INSTRUCTIONS FOR THE TASK - Your answer should be every line with the word "Zuchtsauen", copied from the data below.

⁂

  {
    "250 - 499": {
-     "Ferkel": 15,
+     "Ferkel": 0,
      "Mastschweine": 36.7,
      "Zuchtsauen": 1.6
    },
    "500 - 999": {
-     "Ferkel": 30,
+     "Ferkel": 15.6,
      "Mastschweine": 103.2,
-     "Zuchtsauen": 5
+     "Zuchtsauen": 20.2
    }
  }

⁂

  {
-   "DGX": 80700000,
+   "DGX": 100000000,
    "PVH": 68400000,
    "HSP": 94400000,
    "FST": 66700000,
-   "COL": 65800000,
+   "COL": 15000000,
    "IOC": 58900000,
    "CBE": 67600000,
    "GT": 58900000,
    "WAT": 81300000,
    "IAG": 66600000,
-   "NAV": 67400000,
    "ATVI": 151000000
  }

⁂

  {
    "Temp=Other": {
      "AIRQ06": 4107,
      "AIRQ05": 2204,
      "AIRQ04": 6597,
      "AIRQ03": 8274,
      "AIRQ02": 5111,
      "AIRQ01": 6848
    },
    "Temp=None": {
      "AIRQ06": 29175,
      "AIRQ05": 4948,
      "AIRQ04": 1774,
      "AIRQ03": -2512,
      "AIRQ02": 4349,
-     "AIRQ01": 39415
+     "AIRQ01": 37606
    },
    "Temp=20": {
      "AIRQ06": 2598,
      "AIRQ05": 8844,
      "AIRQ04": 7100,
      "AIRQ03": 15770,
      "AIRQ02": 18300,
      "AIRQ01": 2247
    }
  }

⁂

RESPONSE AREA -
      "Zuchtsauen": 1.6
-     "Zuchtsauen": 5
+     "Zuchtsauen": 20.2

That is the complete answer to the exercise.